Jennifer E. Rose
A Mosh Pit is More Fun
Updated: May 6, 2020
I have been thrust into a mosh pit before and had to shin kick my way out. In case you were born before 1975, the easiest way to explain the modern day mosh pit is to imagine your body convulsing along to a tempo known to musicians as A 440, all the while hundreds of others are simultaneously experiencing a similar medical emergency and it is all occurring in a five-square-foot area. I like to equate it to demolition derby with bodies in the sweet ambience of "music" that penetrates not only your ear drums, but your actual sense of humanity. I can't forget to mention that it is accompanied by the odiferous scent of...I don't even know.

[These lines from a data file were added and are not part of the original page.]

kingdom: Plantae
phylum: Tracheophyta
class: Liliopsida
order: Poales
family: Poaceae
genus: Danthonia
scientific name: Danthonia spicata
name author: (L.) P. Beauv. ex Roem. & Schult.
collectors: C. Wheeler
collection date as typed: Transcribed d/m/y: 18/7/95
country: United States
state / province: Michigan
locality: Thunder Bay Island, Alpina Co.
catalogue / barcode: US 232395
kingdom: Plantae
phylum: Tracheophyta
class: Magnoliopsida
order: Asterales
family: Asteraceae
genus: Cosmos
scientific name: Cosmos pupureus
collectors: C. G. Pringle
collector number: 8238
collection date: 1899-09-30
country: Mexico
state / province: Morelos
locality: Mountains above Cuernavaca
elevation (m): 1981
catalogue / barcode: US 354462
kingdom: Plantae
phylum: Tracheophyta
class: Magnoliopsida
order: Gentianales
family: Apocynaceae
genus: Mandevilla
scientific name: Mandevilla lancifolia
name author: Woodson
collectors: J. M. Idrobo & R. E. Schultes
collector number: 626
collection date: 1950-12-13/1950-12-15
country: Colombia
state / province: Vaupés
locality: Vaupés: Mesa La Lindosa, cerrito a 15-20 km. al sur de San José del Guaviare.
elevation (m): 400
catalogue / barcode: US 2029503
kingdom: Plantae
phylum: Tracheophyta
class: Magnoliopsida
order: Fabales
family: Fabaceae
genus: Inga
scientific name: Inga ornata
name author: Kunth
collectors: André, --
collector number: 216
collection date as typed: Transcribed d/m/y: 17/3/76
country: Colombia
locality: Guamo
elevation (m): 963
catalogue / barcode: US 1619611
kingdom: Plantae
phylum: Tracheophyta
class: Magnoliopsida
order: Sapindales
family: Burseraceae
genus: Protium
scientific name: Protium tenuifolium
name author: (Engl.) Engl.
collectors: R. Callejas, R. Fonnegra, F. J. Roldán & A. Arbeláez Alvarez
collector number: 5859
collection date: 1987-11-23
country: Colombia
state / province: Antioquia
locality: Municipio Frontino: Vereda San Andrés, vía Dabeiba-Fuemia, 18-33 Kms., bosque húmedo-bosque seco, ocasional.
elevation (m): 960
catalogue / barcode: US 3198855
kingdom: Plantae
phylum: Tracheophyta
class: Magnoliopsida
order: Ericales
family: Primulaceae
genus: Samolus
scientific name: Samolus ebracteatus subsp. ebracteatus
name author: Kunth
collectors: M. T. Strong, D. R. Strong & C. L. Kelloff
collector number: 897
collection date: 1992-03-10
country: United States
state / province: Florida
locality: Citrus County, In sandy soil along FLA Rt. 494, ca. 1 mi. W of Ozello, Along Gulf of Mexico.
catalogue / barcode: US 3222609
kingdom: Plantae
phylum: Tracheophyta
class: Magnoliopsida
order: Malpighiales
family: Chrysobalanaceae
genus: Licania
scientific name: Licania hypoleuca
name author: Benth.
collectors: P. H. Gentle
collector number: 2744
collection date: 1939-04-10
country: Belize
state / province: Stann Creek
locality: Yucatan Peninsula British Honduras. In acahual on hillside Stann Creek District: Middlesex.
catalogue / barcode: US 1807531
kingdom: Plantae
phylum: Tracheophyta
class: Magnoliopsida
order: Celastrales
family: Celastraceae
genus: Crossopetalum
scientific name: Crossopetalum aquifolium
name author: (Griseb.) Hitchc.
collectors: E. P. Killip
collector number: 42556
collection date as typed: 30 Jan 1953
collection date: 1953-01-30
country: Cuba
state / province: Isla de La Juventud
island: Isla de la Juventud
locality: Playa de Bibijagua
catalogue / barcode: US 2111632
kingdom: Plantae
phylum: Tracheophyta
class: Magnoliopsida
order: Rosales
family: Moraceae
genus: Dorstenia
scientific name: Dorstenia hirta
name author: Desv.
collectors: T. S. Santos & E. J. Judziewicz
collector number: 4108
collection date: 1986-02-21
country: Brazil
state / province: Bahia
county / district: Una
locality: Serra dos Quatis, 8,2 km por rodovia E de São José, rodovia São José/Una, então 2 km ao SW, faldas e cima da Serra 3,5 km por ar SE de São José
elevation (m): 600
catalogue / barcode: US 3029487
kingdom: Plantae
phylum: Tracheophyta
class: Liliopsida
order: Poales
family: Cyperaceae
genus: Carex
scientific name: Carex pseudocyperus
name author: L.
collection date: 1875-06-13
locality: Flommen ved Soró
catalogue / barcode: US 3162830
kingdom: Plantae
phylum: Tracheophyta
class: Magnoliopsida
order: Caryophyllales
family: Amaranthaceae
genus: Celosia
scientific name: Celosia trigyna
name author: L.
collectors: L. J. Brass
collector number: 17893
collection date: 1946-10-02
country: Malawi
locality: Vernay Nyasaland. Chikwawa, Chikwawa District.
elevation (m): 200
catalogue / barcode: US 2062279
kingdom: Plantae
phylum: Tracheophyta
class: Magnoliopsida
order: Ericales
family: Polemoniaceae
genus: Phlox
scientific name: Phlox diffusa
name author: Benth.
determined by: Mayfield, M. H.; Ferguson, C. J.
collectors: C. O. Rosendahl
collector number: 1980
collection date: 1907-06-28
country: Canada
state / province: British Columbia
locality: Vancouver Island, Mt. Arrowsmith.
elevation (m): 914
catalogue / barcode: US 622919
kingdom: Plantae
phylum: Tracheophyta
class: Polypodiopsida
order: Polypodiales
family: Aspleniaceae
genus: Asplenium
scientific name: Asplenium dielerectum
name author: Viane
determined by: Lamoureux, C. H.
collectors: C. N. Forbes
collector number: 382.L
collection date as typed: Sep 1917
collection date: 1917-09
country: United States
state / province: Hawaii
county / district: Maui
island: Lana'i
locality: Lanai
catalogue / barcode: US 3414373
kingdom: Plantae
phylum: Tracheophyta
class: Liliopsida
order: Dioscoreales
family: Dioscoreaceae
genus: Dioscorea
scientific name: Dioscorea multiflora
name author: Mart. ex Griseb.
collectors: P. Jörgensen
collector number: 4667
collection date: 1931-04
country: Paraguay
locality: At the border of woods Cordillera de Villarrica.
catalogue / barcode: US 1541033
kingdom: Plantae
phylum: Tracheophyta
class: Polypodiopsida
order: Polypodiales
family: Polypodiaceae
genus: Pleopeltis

Yep, that's sixth grade band for you.
There are some days, many days, that I feel like I have been thrust back into that mosh pit, but now I'm supplied with a pair of fluffy house shoes. Please understand that I love this group of students. I love that they challenge me to be a better teacher. I love their successes and their failures. I love their stupid jokes and their horrible puns. I love their 6 minute stories. I especially love that they make my job...interesting. There have been days when I wanted to pull my hair out (really their's, but I've been told that is a bit too harsh and may push me into early retirement). There have been many days when I felt like they regressed eight months in less than 24 hours. Then, there are days like one I recently had when a student reminds me that they're not the only ones who need to reevaluate their behavior.
I'm not going to lie to you, I have fluffed my fair share of beginner and middle school aged band students' egos. I told myself I wasn't lying as long as I told them in context of their previous performance. I've said things like, "That was pretty good. But next time..." or "Not bad; it was a slight improvement from last time." Well, my logic was finally invalidated by none other than a sixth grader.
I have always felt that if I was kind in my assessments that students would be more receptive. And I simply didn't want to hurt their developing esteems. But for some, that apparently is not the best course of action.
It was a simple statement, but fraught full of wisdom beyond his years. "I don't want you to tell me 'it was pretty good, but...' I don't want to hear that." I thought he was surely being a jokester (he is a clown of sorts) or he simply wanted others to THINK that HE thought he did poorly. My immediate response came out rather dumb, "So, you want me to tell you that you played horribly?" Then, with more conviction I have heard from most students his age, he replied "Yes! That way I'll work harder and I'll get better!" I never realized how my constructive criticism was so destructive to this student. I wonder how many others have felt the same way and have simply remained quiet or quit altogether.
I thought I was constantly reevaluating myself as an educator, but I was wrong. I'm constantly trying to find some new gimmick to keep their interest and to manage their behavior. I have sought and used the advice of countless others who are much more experienced. No matter what I do, within mere days, the class is back to its antics.
So yeah, Mosh Pit.
I spend more of my time "managing" behavior than I do actually teaching in that class. It's like spending all that time shin-kicking my way out when I should have figured out how to avoid getting thrown into that mosh bit to begin with.
As educators, we need to reflect often and reevaluate our methods. Changing them or altering them should not be out of the question.
And tell dumb jokes sometimes, this age loves them.